The question was how much to make of one rough outing in a shoot-'em-up circuit.
"To me, it's like the Wild West," says Cronin, who has four players from the BCHL on his roster. "It's all offense, just flow-go, flow-go, shoot pucks, no defense. Which is great when you're recruiting offensive players, but it's nerve-racking when you're trying to evaluate goalies."
"We thought, we've either got to stick with these two guys we've got or we've got to take a leap of faith on a goalie," says the coach.
Cronin studied DVDs of Thiessen and hit the phone.
"I did a ton of homework," he says. "I called a gazillion people that I knew from that league and everybody spoke highly of him."
For that recruiting class, character meant nearly as much as talent, since the freshmen would be thrown to the lions. What the Huskies needed was a sanguine operator who could withstand a barrage of rubber and tolerate more L's than W's for a while.
"You're not going to come off rebuilding a program running," says Cronin. "You're going to get knocked to your knees a few times, but you're going to have courage and the fortitude to get up. And there's no more stressful position than goalie."
Thiessen was used to facing a cannonade in juniors. What attracted him to Northeastern was the idea of an urban campus with multiple diversions within a few trolley stops and a solid journalism program, plus the chance to start on Day 1.
"One of the things that excited me was the fact that Cro was bringing guys in to try and help rebuild," says Thiessen, who has started all but four of 100 games since his arrival. "That's why a lot of us came here, to have that chance to turn the program around and have an opportunity to play right away."
To most of his new teammates, Thiessen was a 6-foot rumor.
"Not many kids knew about him at all," recalls captain Joe Vitale. "It was like, we've got a new goalie coming in - I think he's OK. After the first couple of practices, we were like, 'Man, this kid can play.' We saw that right away. We knew he had something special."
Thiessen's debut came against top-ranked BC at Conte Forum, where the stands were filled with a gold-jerseyed, R-dropping, catcalling chorus.

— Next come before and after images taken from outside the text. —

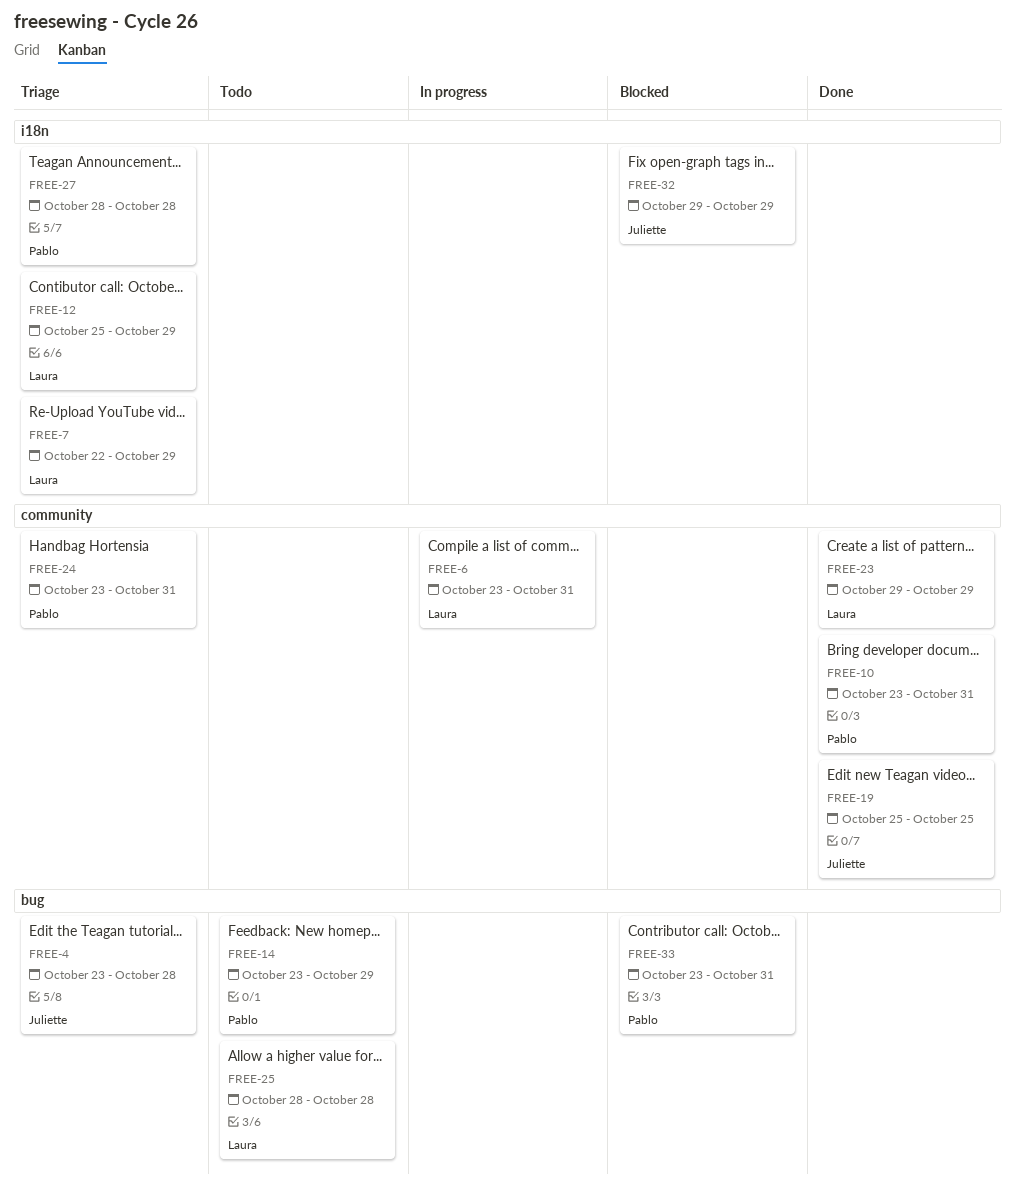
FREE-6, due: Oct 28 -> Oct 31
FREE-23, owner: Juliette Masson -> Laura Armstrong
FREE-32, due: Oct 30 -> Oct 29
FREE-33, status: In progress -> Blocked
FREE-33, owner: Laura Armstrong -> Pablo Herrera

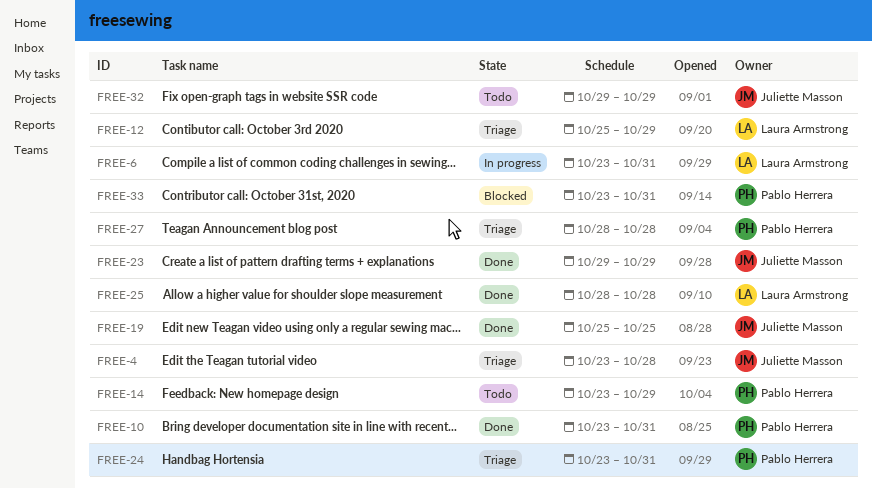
FREE-7: present -> none
FREE-23, owner: Laura Armstrong -> Juliette Masson
FREE-25, status: Todo -> Done
FREE-32, status: Blocked -> Todo

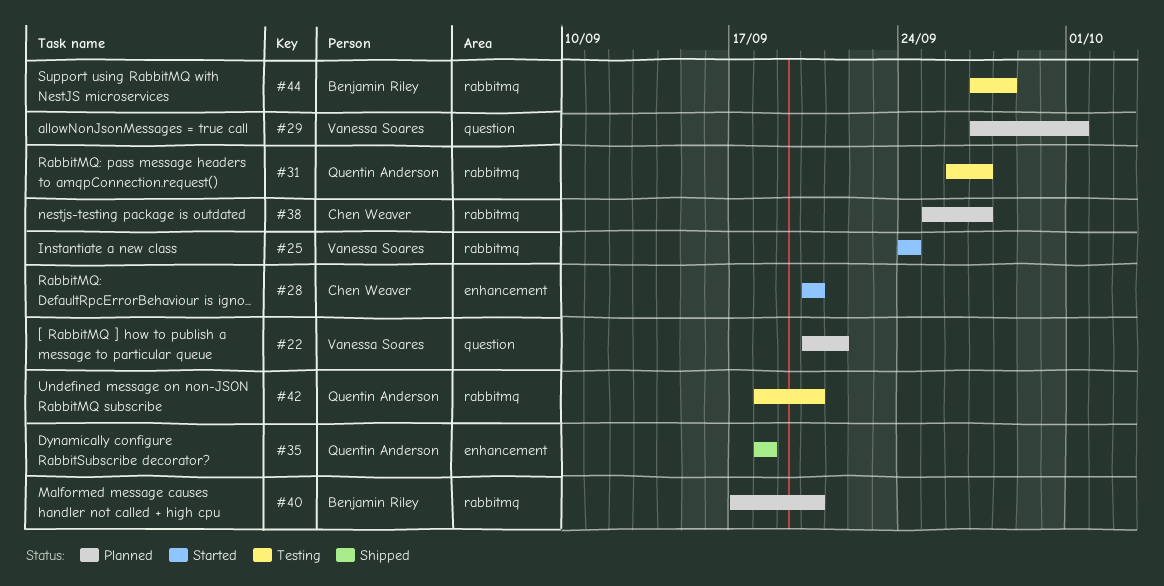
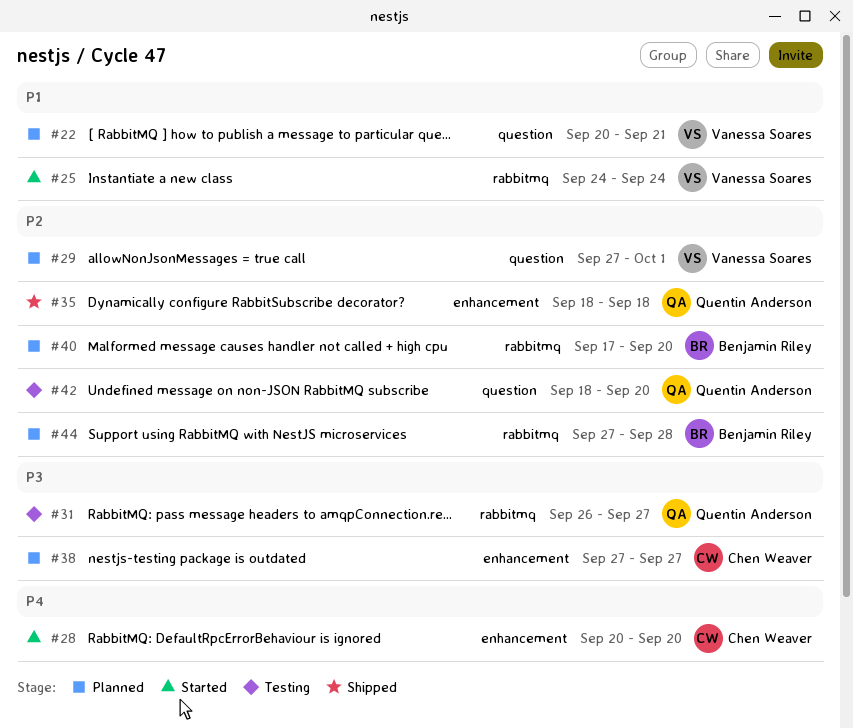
#38, label: rabbitmq -> enhancement
#38, start: Sep 25 -> Sep 27
#42, label: rabbitmq -> question
#44, status: Testing -> Planned

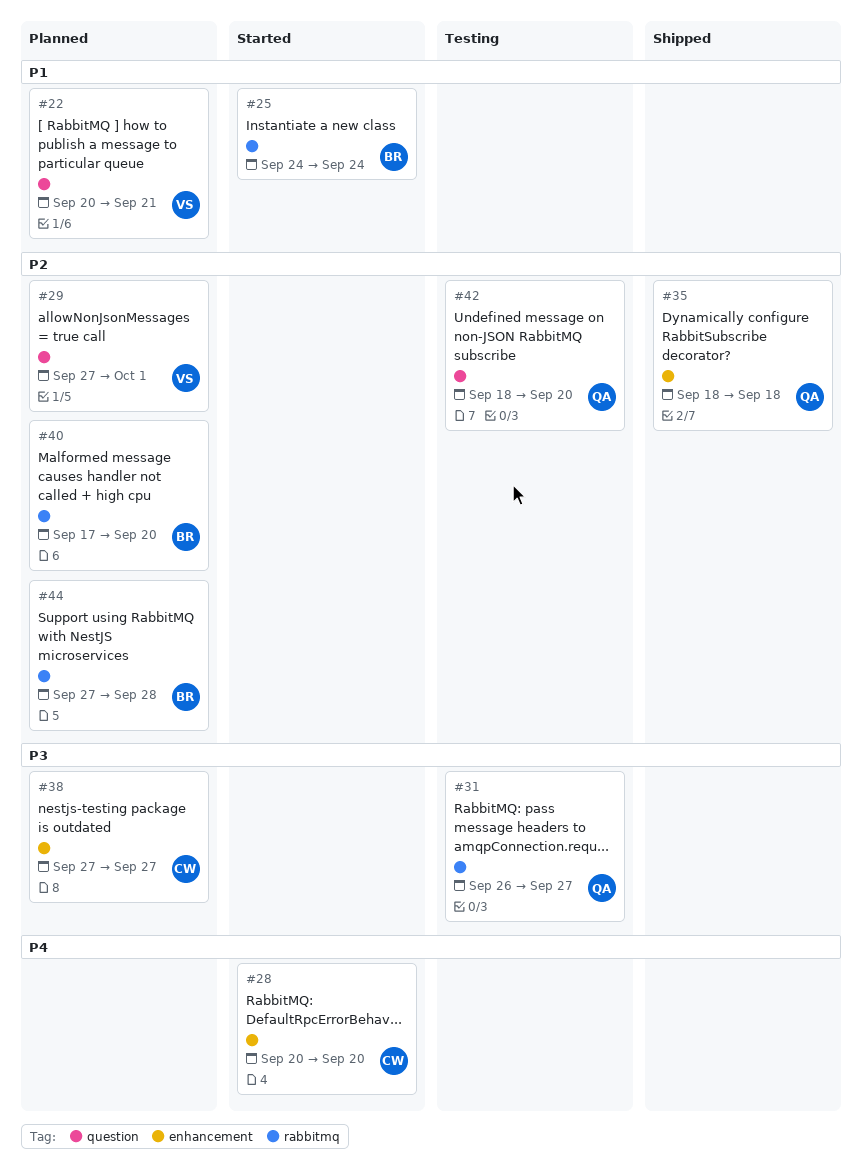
#25, owner: Vanessa Soares -> Benjamin Riley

"On the road, first game against the No. 1 team in the country," recalls Thiessen, who faced 10 power plays and made 32 saves in a 5-2 loss. "That was the introduction to college hockey."

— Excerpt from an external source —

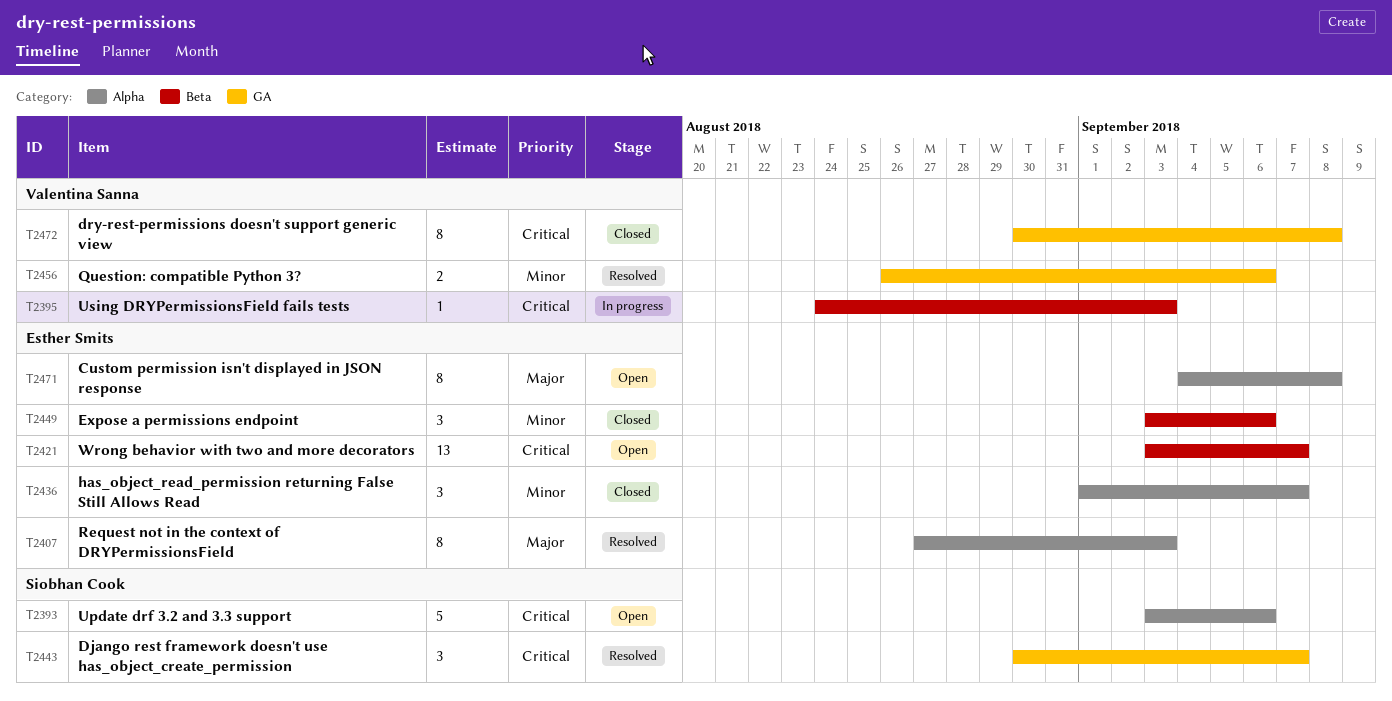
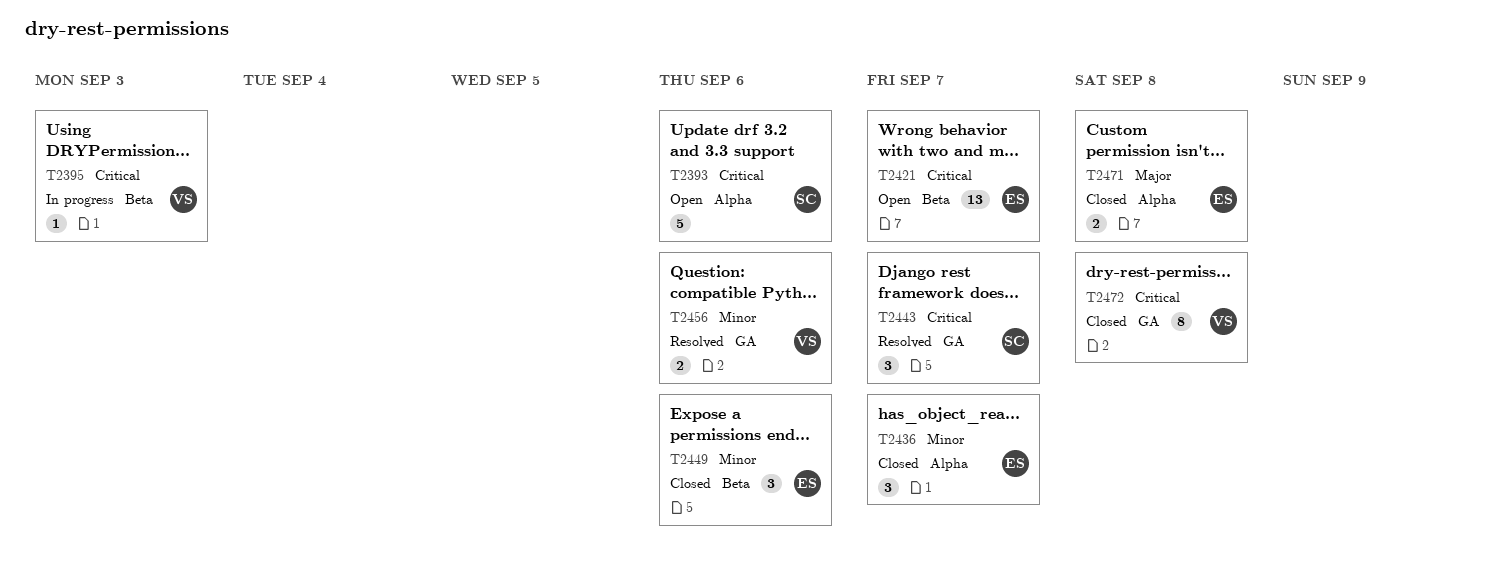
T2407: present -> none
T2471, status: Open -> Closed
T2471, estimate: 8 -> 2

The first month was a grueling gauntlet, with eight of 10 games away from St. Botolph Street, but Thiessen held up well enough under fire, backstopping a draw at Vermont and a victory at Michigan and keeping most games close. The victories began coming in December and the Huskies ended up 13-18-5, with decisions over BC and BU before the Eagles clawed them apart in the Hockey East playoffs.
"Everyone was excited about a 10-win improvement, but we still were under .500 and we got hammered in the first round of the playoffs and we're done," remembers Thiessen, who set a school record for save percentage (.921). "So it was disappointing."
"Things kind of caught up with us and we weren't really sure how to deal with the winning and the expectations that came with it," says Thiessen. "All of a sudden we were on an 11-game winning streak and it hits you: 'Oh, what are we doing here?' We're not supposed to do that. We're Northeastern."
The goalie went on a slide, too.
"I wasn't playing my game," Thiessen says. "I was trying to do too much, maybe trying to stop the slide by myself, and not doing the things that got us to that point."
So he went to see Cronin before the final regular-season series with BC, acknowledged that he wasn't playing well, asked for help getting back to basics, and turned things around for the playoffs.
Humility is the willingness to be educated, Cronin tells his squad, and Thiessen is eminently humble.
"Everybody's a hero when you win," the coach says. "They love the spotlight. As soon as you start losing, they all run to the shadows. But Brad's staying there: Put the spotlight right on me. I'm mature enough and mentally tough enough to take it."
On a team of democratic grinders with one gifted sniper (Ryan Ginand), the goalie has to be the stand-up guy. Cronin stated that flatly before the season. It's not so much Thiessen's uncommon skills - his deft hands, his positioning, his vision, his puckhandling - as it is what his coach calls his contagious confidence and his unflappability.
"The thing that stands out most about Brad is, he doesn't get rattled when things don't go his way," says Vitale. "He doesn't let losses get to him, doesn't let bad goals get to him. He stays even-keel."
That's how Thiessen was able to shrug off a 6-4 loss at UMass last weekend and come back to stone BC in Northeastern's first opening-round victory over the Eagles since 1988 and its biggest margin in any meeting since 1994.
"Thiessen was outstanding," saluted BC coach Jerry York after watching him make 45 saves, three of them on breakaways. "He made some remarkable saves."
If Thiessen makes a few dozen more tomorrow night against 28-time Beanpot champion BU, he and his mates could be taking a victory lap around the Garden ice with a most unfamiliar keepsake.
"For people around here, the Beanpot's everything," says the man from a place where pots are for chickens. "For me, it'd be nice to win it, but I think I'd rather win a national championship.
"We have to realize that whatever happens on Monday, we still have a long way to go and lots more things that we need to accomplish here."